Englehart knows what he was up against in Macon. He doesn’t know about Erskine.
“It’s hard to score 52 points, and it’s hard to keep another team from scoring, no matter who you’re playing,” he said. “It’s hard to gauge, based on [whom] they’re playing. We’ve just got to go back to fundamentals.
“We’ve got to focus on how we play the game.”

All good things must come to an end. After winning twice on the road, Wardlaw ruined Laurens Academy’s home opener on Friday night with a 32-20 victory.
Some folks who don’t know about the Patriots’ quarterback, Colt Bailey, are bound to find out.
Bailey rushed for 198 yards, giving him 422 in two games for Wardlaw (2-0). He deigned pass six times, hitting four for 60 yards.

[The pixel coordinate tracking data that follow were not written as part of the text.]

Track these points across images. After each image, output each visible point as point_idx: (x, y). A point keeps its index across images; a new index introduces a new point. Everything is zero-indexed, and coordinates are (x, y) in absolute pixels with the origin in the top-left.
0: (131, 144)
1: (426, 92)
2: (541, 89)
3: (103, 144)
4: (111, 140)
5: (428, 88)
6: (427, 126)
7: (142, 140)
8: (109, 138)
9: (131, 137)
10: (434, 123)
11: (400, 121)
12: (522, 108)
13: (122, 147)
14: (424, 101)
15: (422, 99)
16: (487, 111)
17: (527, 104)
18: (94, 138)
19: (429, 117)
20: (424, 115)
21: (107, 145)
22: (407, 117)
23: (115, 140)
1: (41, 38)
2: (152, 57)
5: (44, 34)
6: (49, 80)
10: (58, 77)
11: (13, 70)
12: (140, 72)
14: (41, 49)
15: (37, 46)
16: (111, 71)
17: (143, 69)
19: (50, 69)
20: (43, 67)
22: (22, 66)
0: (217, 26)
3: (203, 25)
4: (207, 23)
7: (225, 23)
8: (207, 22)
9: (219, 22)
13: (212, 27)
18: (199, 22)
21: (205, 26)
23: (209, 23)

Two interceptions hurt the Crusaders, who got the best of the stats. Laurens Academy (2-1) outrushed Wardlaw, 300-229, and outpassed it, 140-60. Altogether, the yardage was 440-290.
Garrett Murphy scored two touchdowns and gained 196 yards in 27 carries. Caleb Hardy added another rushing touchdown. Quarterback Ethan Collins complete 16/23 passes for 140 yards.
The Oakbrook Knights (0-2), of Spartanburg, visit Todd Kirk Field this Friday.


Come lightning, rain and dark of night, Presbyterian’s resurgent women’s soccer team improved to 4-1 with … a 4-1 victory over South Carolina State (0-6) on Sunday night.
Redshirt-sophomore Lina-Marie Müller landed two goals in the blowout, PC’s first multi-goal performance since Sloan Spees against Gardner-Webb last season.
This time Spees had a goal and an assist.
Delayed by 73 minutes due to lightning in the area, Muller scored the game’s first goal just 2 minutes, 19 seconds into the match.
The Blue Hose visit The Citadel on Thursday at 4 p.m.
Clinton also prevailed, 6-0, in its junior-varsity game at Laurens (0-1) last Thursday.
The margin of victory was Graydon Watkins’ four-yard touchdown pass to Zydarrion Butler, capping a 14-play, 63-yard drive in the first quarter.

Defense ruled the evening. Early in the third quarter, the Raiders’ Caleb Gilchrist intercepted a pass in the end zone to stop a Red Devil drive, and Clinton (1-0) made a fourth-down stop late in the game to preserve the victory.
Ren Hefley, once Kelley’s quarterback at PC, is now playing at Gardner-Webb, which provides a homecoming of sorts when the Runnin’ Bulldogs visit Bailey Memorial Stadium in three weeks.